◆ **RECORDED DATA**
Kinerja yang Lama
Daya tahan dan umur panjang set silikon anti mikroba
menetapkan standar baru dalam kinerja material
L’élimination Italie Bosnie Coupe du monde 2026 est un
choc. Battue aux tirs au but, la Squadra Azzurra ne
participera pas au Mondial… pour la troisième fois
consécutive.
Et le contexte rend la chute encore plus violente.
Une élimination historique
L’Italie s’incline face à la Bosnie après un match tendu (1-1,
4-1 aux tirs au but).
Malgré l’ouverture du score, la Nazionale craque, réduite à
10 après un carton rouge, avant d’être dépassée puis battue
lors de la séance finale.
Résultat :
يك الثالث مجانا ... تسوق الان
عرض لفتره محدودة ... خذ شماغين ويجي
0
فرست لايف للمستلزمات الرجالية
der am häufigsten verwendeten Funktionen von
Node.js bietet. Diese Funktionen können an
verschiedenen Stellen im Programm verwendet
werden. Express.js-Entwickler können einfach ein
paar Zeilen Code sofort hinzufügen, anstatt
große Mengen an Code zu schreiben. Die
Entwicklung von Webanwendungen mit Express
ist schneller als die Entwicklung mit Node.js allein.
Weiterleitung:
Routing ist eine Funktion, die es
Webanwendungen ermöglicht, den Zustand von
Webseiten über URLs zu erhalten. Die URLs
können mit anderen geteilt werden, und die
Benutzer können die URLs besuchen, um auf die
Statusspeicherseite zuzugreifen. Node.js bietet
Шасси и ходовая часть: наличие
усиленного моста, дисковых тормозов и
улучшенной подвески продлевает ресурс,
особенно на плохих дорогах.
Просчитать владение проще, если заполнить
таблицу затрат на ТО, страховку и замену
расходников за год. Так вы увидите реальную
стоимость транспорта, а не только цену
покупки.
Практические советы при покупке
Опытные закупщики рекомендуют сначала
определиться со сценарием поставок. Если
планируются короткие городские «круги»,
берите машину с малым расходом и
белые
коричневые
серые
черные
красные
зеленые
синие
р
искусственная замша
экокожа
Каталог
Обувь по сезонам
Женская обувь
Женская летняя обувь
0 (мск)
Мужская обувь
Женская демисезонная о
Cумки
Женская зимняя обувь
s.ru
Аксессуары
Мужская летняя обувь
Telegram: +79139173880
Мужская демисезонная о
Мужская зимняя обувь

◆ **WORK TO COMPLETE**
Reproduce every line of the material above word for word, keeping each line break in its original place.

◆ **YOUR SOLUTION**
Kinerja yang Lama
Daya tahan dan umur panjang set silikon anti mikroba
menetapkan standar baru dalam kinerja material
L’élimination Italie Bosnie Coupe du monde 2026 est un
choc. Battue aux tirs au but, la Squadra Azzurra ne
participera pas au Mondial… pour la troisième fois
consécutive.
Et le contexte rend la chute encore plus violente.
Une élimination historique
L’Italie s’incline face à la Bosnie après un match tendu (1-1,
4-1 aux tirs au but).
Malgré l’ouverture du score, la Nazionale craque, réduite à
10 après un carton rouge, avant d’être dépassée puis battue
lors de la séance finale.
Résultat :
يك الثالث مجانا ... تسوق الان
عرض لفتره محدودة ... خذ شماغين ويجي
0
فرست لايف للمستلزمات الرجالية
der am häufigsten verwendeten Funktionen von
Node.js bietet. Diese Funktionen können an
verschiedenen Stellen im Programm verwendet
werden. Express.js-Entwickler können einfach ein
paar Zeilen Code sofort hinzufügen, anstatt
große Mengen an Code zu schreiben. Die
Entwicklung von Webanwendungen mit Express
ist schneller als die Entwicklung mit Node.js allein.
Weiterleitung:
Routing ist eine Funktion, die es
Webanwendungen ermöglicht, den Zustand von
Webseiten über URLs zu erhalten. Die URLs
können mit anderen geteilt werden, und die
Benutzer können die URLs besuchen, um auf die
Statusspeicherseite zuzugreifen. Node.js bietet
Шасси и ходовая часть: наличие
усиленного моста, дисковых тормозов и
улучшенной подвески продлевает ресурс,
особенно на плохих дорогах.
Просчитать владение проще, если заполнить
таблицу затрат на ТО, страховку и замену
расходников за год. Так вы увидите реальную
стоимость транспорта, а не только цену
покупки.
Практические советы при покупке
Опытные закупщики рекомендуют сначала
определиться со сценарием поставок. Если
планируются короткие городские «круги»,
берите машину с малым расходом и
белые
коричневые
серые
черные
красные
зеленые
синие
р
искусственная замша
экокожа
Каталог
Обувь по сезонам
Женская обувь
Женская летняя обувь
0 (мск)
Мужская обувь
Женская демисезонная о
Cумки
Женская зимняя обувь
s.ru
Аксессуары
Мужская летняя обувь
Telegram: +79139173880
Мужская демисезонная о
Мужская зимняя обувь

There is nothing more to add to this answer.